Directors' duties – exercise of powers for a proper purpose
15 July 2014
In the recent case of Eclairs Group Ltd & anr v JKX Oil & Gas plc & ors  EWCA Civ 640, 13 May 2014, the Court of Appeal considered the duty of directors to exercise powers "only ... for the purposes for which they are conferred" (s171 of the Companies Act 2006 (CA 2006)). The case involved the disenfranchisement of shareholders whom the directors of a listed company believed to be engaged in a "raid", pursuant to undisclosed agreements or arrangements, with the objective of destabilising the company to acquire more shares at less than fair value. When the allegedly collaborating parties failed to comply with statutory information requests, pursuant to s793 of the CA 2006, the directors imposed restrictions on their shares, preventing them from voting, in accordance with the company's Articles.
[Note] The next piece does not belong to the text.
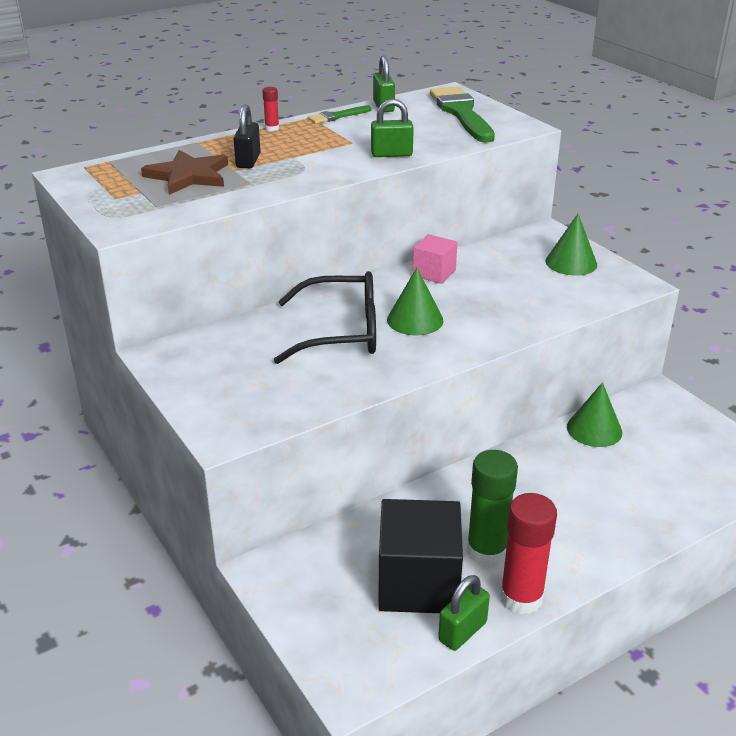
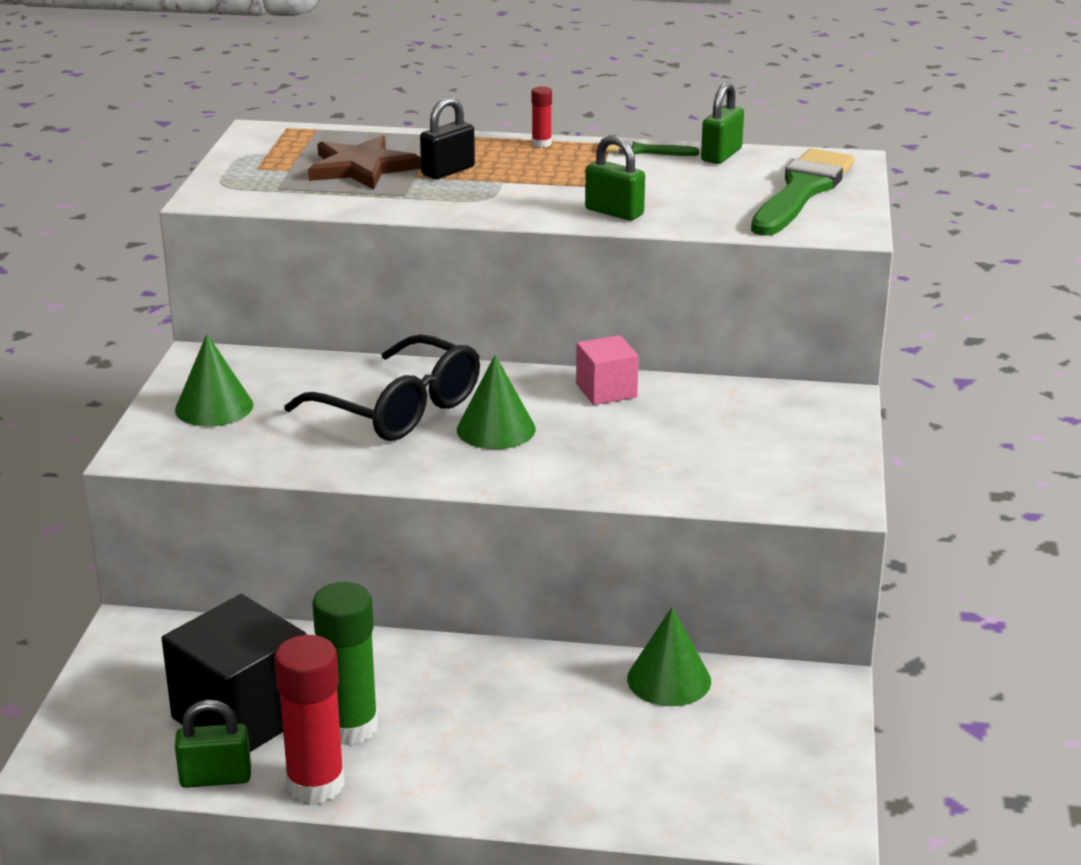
camera: 40 degrees right, 5 degrees down
(571, 262) = (797, 444): green cone -> green cone (214, 407)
Allen & Overy LLP acted for the successful appellants.
At first instance, Mann J found that the directors were justified in apprehending a raid in the above sense. However, he considered that the sole legitimate purpose for exercising the power was to extract information, and that the directors had gone beyond the permissible limits of the power because, primarily, they wanted to secure the passing of resolutions to reappoint the CEO and facilitate the raising of capital: in other words, to protect the company from the perceived raid, with the subsidiary objective of extracting information. He did, however, consider that protecting the company would have been a legitimate consideration alongside a primary motive of extracting information.
A majority of the Court of Appeal disagreed and said that the misuse of power doctrine had no significant place in the matter in these circumstances. If the activist shareholders wanted to avoid the imposition of voting restrictions, all they had to do was supply the information requested.
Briggs LJ dissented, but nonetheless considered that permissible purpose went beyond extracting information, and would include protection of the company pending provision of that information. However, he considered that a finding by Mann J that the directors wanted to protect the company full stop meant that the directors were outside this broader limit. However, the trial judge also found that the directors recognised that the restrictions would fall away upon provision of the information and, therefore, that the protection afforded by the restrictions would cease at that point. Briggs LJ's opposition to the result, therefore, turns on a distinction between the directors wishing to protect the company pending provision of the information and wishing to protect the company, recognising that restrictions could only do so until the information was provided.
The issue of proper purpose is being appealed to the Supreme Court.
The leading case on the "proper purpose" rule to date is the Privy Council judgment in Howard Smith v Ampol. In accordance with principles established by that case, in determining whether a power was exercised for a proper purpose, the court should: (i) identify the power whose exercise is in question; (ii) identify the proper purpose for which the power was vested in the directors; (iii) identify the substantial purpose for which the power was in fact exercised; and (iv) decide whether that purpose was proper. However, the case is less obvious in its application when all the purposes in play are legitimate. At first instance in this case, Mann J effectively came up with an improper "balance of" purpose doctrine, among purposes which, with different primacy, could be legitimate. The Court of Appeal rejected that approach, at least in the context of restrictions for non-provision of information in response to notice under s793. This may be regarded as fortunate. Where a power is not expressly constrained to be exercised for a specified purpose, it seems reasonable for directors to exercise it for reasons they may properly regard as pertinent, in the interests of the company as a whole. It would be unfortunate for the proper functioning of a company if directors' decisions were generally open to challenge, even where there is no suggestion of a bad or self-interested purpose, by cross-examining individual directors on their individual and overall aggregate balance of purpose between legitimate objectives.